Observation of Celestial and Atmospheric MeV-Gamma-Rays using a Wide Field of View Electron Tracking Compton Camera with Balloon Borne Experiment

Prof. Toru Tanimori
Department of Physics, Faculty of Science
Kyoto University
Japan

Abstract
Recently high energy gamma-ray astronomy has become a very promising field in astronomy. On the other hands, in the Sub-Mev and MeV regions, there still remain many unobserved interesting celestial objects such as black holes. To explore this energy range, we have developed Electron Tracking Compton Camera (ETCC) consisting of a gaseous Time projection Chamber (TPC) based on the micro pixel gas counter (micro-PIC) and Scintillator pixels.
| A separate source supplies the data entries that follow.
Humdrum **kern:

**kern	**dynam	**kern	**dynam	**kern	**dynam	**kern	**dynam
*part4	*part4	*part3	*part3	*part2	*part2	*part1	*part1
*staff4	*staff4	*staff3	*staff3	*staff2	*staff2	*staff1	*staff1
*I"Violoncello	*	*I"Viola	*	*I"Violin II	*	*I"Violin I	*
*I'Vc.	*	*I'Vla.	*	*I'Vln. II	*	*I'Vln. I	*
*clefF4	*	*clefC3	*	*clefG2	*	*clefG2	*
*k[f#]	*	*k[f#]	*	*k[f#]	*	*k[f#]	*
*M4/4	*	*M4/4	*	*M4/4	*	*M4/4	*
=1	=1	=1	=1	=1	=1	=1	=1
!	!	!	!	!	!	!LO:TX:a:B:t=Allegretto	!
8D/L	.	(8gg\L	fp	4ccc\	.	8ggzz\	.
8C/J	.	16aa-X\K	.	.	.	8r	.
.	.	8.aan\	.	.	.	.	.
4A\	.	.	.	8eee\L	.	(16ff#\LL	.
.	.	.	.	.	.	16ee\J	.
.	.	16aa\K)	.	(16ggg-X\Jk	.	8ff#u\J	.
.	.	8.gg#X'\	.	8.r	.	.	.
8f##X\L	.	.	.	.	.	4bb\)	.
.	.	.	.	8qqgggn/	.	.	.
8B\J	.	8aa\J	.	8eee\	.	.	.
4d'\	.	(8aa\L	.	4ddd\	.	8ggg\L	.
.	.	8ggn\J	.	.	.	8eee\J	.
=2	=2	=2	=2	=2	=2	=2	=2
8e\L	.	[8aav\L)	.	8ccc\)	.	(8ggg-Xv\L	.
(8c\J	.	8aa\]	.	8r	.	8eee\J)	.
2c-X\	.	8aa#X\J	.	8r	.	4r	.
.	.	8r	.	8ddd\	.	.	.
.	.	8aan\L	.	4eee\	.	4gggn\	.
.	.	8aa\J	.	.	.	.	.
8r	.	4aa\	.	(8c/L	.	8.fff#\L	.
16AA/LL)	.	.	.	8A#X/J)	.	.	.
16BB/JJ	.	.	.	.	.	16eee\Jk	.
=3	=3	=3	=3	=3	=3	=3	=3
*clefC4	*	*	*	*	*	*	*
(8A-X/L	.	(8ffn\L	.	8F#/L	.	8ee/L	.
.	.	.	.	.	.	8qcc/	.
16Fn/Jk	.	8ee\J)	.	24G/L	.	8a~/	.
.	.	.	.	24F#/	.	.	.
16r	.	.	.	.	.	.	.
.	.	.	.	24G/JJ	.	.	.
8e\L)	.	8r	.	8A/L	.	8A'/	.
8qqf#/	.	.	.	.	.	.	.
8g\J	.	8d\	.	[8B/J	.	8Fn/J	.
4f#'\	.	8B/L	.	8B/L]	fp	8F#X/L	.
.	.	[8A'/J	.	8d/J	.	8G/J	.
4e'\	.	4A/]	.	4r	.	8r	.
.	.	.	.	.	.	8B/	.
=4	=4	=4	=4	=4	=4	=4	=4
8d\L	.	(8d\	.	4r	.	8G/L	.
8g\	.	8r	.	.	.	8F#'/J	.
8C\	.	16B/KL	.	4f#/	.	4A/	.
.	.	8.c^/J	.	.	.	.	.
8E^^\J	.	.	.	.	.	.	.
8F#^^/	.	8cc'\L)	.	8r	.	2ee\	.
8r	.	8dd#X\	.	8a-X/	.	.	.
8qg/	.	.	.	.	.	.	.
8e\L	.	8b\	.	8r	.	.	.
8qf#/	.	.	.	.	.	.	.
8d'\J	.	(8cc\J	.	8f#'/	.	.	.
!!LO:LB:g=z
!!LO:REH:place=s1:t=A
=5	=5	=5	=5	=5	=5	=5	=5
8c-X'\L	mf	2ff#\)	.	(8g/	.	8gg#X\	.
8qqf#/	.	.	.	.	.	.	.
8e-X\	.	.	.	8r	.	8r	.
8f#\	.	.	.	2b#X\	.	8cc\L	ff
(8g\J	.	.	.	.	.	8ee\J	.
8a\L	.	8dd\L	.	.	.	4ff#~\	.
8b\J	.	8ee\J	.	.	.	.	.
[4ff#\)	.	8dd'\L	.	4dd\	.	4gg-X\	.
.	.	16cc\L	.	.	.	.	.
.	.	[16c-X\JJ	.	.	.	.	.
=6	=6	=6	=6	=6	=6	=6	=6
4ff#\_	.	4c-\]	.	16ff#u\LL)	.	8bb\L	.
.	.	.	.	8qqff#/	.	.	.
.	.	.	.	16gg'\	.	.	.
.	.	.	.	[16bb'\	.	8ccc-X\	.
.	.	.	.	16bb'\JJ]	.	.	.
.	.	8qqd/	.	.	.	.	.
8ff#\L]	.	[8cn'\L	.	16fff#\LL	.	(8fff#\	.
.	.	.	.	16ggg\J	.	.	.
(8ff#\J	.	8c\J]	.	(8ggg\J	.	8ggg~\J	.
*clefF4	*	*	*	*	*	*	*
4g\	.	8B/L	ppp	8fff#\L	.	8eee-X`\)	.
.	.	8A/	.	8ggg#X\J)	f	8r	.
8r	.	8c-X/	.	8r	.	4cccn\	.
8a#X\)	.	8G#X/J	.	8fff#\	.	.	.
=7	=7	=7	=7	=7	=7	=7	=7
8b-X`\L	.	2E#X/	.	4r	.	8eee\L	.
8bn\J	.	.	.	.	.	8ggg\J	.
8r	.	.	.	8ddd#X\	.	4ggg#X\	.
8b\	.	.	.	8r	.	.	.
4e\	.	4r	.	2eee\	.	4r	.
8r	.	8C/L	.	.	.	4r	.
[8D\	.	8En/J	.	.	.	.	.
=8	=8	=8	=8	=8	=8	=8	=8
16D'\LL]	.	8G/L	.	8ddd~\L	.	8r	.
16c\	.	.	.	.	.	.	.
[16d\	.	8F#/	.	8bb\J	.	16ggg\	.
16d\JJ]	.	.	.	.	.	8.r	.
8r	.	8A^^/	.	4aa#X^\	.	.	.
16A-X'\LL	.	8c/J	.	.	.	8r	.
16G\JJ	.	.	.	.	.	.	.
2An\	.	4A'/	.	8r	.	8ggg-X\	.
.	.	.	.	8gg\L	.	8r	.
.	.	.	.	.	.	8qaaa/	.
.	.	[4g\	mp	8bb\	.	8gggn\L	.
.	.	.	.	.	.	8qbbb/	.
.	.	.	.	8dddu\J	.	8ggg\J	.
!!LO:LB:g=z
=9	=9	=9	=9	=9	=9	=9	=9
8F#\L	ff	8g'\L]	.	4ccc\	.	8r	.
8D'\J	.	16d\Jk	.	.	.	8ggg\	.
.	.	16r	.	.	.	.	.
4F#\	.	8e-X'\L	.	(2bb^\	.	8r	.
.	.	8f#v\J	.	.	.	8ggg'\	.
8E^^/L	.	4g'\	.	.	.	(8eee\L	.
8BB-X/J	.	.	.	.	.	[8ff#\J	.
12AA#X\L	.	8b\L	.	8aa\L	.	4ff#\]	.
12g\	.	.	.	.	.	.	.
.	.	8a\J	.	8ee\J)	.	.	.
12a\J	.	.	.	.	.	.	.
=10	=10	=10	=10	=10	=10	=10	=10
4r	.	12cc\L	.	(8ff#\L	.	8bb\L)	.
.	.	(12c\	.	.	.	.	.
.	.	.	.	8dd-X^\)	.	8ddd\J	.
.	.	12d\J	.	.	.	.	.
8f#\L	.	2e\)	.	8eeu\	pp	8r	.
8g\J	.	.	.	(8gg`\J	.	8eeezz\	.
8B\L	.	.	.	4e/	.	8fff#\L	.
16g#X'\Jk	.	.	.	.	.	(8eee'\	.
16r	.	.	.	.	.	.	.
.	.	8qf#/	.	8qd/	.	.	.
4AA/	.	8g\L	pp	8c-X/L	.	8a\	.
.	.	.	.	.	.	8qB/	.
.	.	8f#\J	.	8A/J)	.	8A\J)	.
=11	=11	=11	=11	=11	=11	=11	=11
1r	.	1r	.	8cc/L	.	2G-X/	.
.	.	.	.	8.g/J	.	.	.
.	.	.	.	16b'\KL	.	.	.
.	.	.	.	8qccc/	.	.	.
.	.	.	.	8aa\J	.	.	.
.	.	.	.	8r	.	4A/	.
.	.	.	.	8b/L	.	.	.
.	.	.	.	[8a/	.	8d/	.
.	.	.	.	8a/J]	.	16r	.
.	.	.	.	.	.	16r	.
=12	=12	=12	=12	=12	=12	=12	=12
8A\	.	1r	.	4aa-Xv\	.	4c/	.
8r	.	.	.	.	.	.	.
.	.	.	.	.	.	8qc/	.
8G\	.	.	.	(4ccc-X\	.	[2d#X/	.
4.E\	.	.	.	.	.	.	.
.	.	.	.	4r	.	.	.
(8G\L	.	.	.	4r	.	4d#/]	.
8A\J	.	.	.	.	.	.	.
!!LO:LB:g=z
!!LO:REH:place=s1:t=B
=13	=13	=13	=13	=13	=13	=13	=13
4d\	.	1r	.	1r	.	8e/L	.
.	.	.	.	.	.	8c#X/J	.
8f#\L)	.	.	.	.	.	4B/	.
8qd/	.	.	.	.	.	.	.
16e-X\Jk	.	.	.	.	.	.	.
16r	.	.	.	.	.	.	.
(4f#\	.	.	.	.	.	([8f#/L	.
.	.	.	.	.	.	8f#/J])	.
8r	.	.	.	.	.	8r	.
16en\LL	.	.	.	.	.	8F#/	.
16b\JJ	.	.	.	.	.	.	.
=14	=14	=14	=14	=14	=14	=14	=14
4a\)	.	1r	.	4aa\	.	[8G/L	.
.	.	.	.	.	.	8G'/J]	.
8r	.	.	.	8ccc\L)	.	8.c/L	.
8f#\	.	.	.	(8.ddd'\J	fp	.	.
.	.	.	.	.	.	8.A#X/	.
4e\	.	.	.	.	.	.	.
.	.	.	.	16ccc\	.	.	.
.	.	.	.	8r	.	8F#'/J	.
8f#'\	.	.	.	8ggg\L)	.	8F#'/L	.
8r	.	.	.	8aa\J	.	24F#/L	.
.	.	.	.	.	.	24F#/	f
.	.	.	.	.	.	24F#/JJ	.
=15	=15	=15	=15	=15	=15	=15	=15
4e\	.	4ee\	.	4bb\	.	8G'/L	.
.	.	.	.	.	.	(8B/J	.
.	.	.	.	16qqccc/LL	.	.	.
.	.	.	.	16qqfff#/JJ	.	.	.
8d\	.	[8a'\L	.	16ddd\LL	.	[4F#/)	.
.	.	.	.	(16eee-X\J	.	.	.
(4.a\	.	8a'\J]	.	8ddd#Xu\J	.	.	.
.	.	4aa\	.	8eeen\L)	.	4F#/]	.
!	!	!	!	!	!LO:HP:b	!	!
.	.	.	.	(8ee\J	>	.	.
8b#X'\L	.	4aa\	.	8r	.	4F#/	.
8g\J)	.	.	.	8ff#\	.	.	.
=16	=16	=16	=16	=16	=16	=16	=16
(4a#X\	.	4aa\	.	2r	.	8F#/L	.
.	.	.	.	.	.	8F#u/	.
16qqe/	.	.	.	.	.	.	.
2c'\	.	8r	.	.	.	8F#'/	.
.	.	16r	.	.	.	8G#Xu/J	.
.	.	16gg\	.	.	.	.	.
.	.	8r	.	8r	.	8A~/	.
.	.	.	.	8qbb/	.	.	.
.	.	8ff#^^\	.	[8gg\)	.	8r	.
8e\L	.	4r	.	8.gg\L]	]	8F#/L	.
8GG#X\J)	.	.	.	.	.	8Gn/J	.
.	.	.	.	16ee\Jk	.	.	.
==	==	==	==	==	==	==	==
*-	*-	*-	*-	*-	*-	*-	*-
By measuring the 3D-track of a recoil electron in TPC, ETCC can measure the direction of incident gamma-rays photon by photon with a 3str wide field of view, and provides both a good background rejection and an angular resolution of ~1degree at 1MeV (FWHM). ETCC with a 1x1x0.5m size will be a good candidate for wide band measurement on 0.1-50MeV gamma rays by single detector. Our final goal is the all-sly survey with several ten times better sensitivities of COMPTEL between 100keV to 100MeV using above large ETCC in space. We already carried out the observation of celestial sub-MeV gamma rays using with a small ETCC with a balloon (Sub-MeV gamma ray Imaging Loaded-on-balloon Experiment: SMILE) in 2006, and obtained 400 photons of diffuse cosmic and atmosphere gamma rays from 0.1 to 1MeV in 3 hours observation. Now we are constructing a large ETCC with a 40x40x40cm size for the next balloon experiment to catch gamma-rays from the Crab in several hours observation.
In addition, I would like to mention about the capability to find a high-z Gamma-Ray Bursts beyond z>10 by detecting MeV gamma rays from GRB by ETCC.